BERITA VIRAL // Direktorat Reserse Siber Bareskrim Polri resmi menetapkan seorang wanita bernama Laras Faizati (LF) sebagai tersangka. Laras diduga melakukan hasutan untuk membakar Gedung Mabes Polri saat aksi unjuk rasa berlangsung beberapa waktu lalu.
“Terhadap tersangka dilakukan penahanan di rumah tahanan Bareskrim Polri sejak tanggal 2 September 2025,” ungkap Dirtipidsiber Bareskrim Polri, Brigjen Himawan Bayu Aji dalam konferensi pers di Mabes Polri, Jakarta Selatan, Rabu (3/9/2025).
Laras sebelumnya ditangkap pada (1/9/2025). Dari penangkapan tersebut, penyidik turut menyita sejumlah barang bukti, termasuk akun media sosial Instagram milik Laras.
Himawan menjelaskan bahwa Laras membuat dan mengunggah konten provokatif melalui akun Instagram pribadinya saat aksi berlangsung.
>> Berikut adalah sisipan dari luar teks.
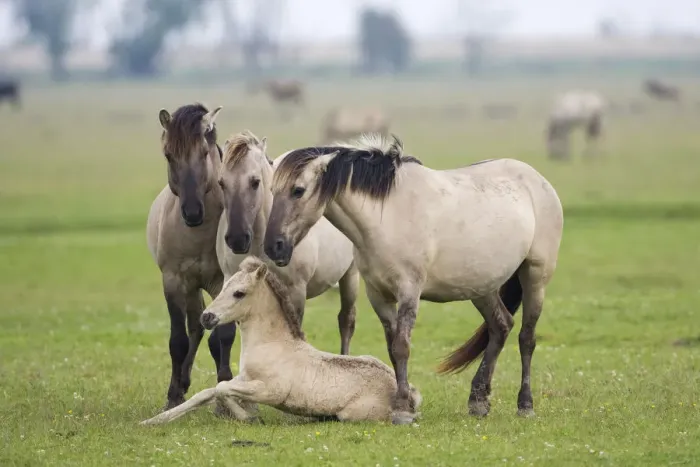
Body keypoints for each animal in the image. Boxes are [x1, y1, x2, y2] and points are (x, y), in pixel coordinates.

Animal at [140, 257, 422, 426]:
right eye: (224, 287)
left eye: (239, 293)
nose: (207, 317)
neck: (271, 346)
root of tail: (408, 395)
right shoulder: (243, 379)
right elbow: (209, 391)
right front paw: (153, 421)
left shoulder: (269, 390)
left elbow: (221, 389)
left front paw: (249, 418)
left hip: (351, 415)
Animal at [146, 103, 236, 413]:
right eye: (168, 155)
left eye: (204, 153)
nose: (193, 212)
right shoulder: (174, 281)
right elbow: (178, 340)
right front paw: (173, 396)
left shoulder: (223, 281)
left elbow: (222, 336)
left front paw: (224, 395)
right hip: (190, 286)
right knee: (195, 327)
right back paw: (182, 384)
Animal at [216, 130, 359, 355]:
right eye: (221, 183)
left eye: (255, 182)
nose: (237, 239)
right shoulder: (231, 280)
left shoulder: (295, 291)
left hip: (351, 276)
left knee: (346, 321)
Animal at [263, 135, 563, 424]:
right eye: (271, 191)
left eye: (298, 190)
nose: (273, 247)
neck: (386, 217)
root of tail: (538, 180)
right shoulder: (378, 295)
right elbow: (392, 347)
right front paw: (404, 403)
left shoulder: (409, 291)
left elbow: (402, 346)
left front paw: (402, 410)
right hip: (481, 287)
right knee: (501, 326)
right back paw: (478, 401)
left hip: (535, 277)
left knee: (526, 338)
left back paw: (525, 405)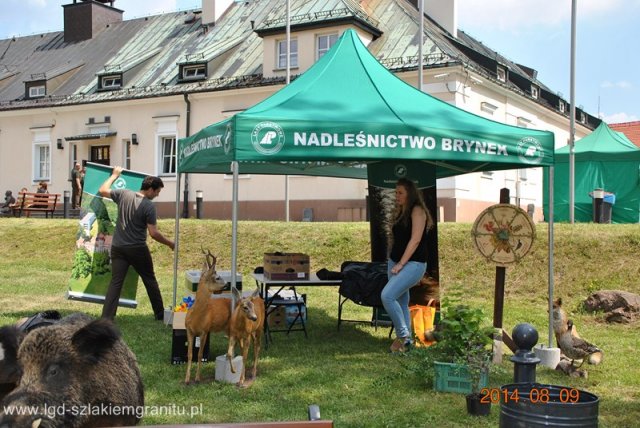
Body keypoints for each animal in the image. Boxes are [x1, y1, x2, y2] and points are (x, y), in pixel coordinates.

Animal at [184, 247, 231, 384]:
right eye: (217, 277)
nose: (227, 284)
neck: (196, 317)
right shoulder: (189, 330)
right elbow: (190, 354)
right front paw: (187, 379)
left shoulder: (204, 331)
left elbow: (199, 354)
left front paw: (197, 378)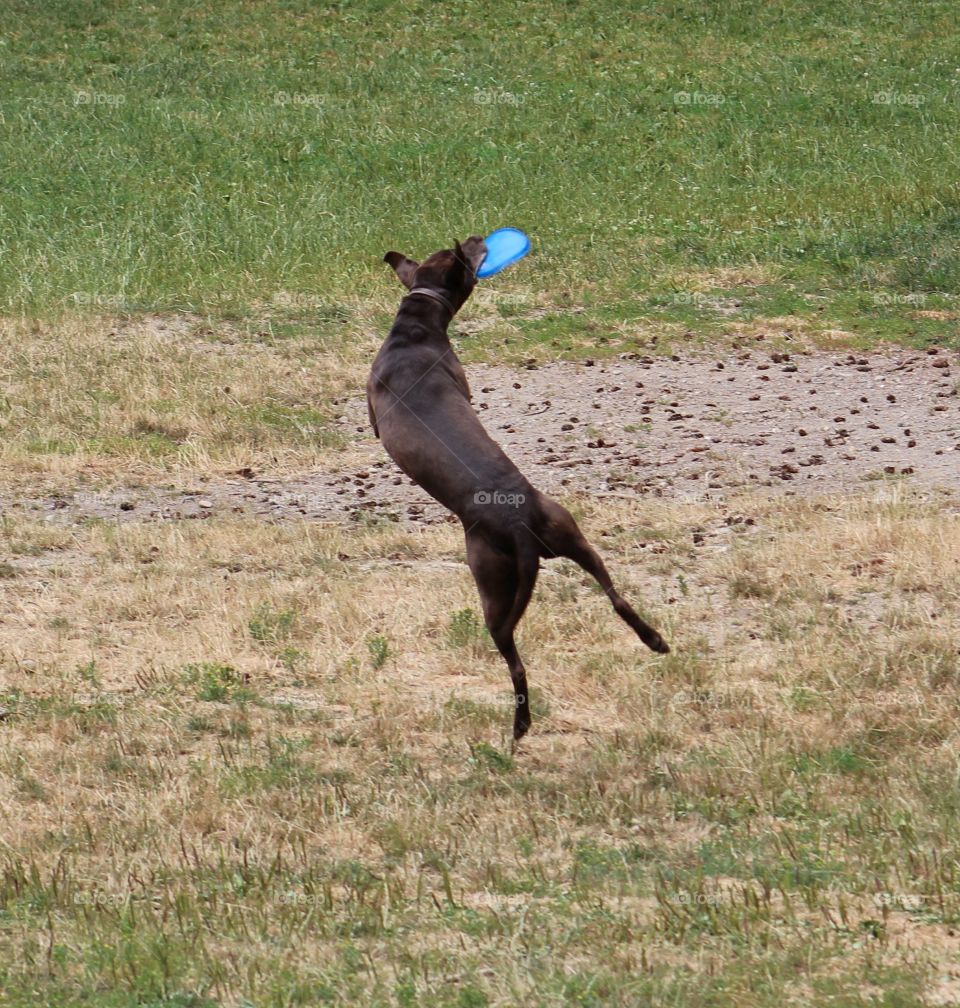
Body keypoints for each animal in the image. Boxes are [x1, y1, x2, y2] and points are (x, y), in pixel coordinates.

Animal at [367, 235, 665, 741]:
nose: (477, 236)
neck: (416, 325)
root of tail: (519, 523)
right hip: (571, 533)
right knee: (616, 596)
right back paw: (655, 640)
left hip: (490, 582)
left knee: (515, 663)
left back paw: (520, 725)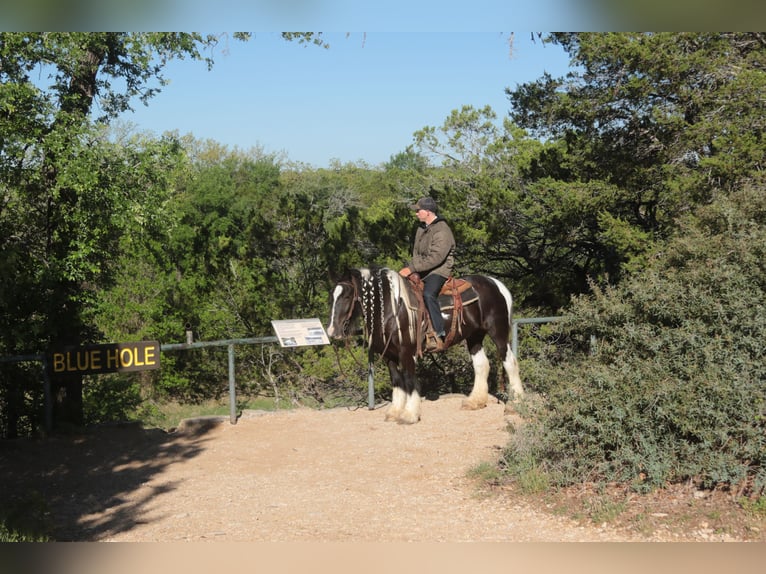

Dalam unggahannya, Laras secara terbuka mengajak massa membakar Gedung Mabes Polri.
“Konten itu menimbulkan rasa benci terhadap individu atau kelompok masyarakat tertentu berdasarkan kebangsaan serta menghasut massa aksi untuk melakukan pembakaran,” jelas Himawan.
Ia menambahkan, Laras membuat konten di lokasi yang berkaitan langsung dengan Mabes Polri—sebuah objek vital nasional. Hal ini dinilai berpotensi membahayakan, terlebih akun Instagram Laras memiliki 4.008 pengikut yang dapat memperkuat ajakan anarkisme.
Kini Laras ditahan di Rutan Bareskrim Mabes Polri. Ia dijerat dengan beberapa pasal, di antaranya:
- Pasal 48 ayat 1 Jo Pasal 32 ayat 1 UU Nomor 11 Tahun 2008 tentang ITE
- Pasal 45A ayat 2 Jo Pasal 28 ayat 2 UU Nomor 1 Tahun 2024 tentang ITE
- Pasal 160 KUHP dan/atau Pasal 161 ayat 1 KUHP
Dengan pasal-pasal tersebut, Laras terancam hukuman berat karena aksinya dianggap membahayakan ketertiban umum serta keamanan objek vital negara.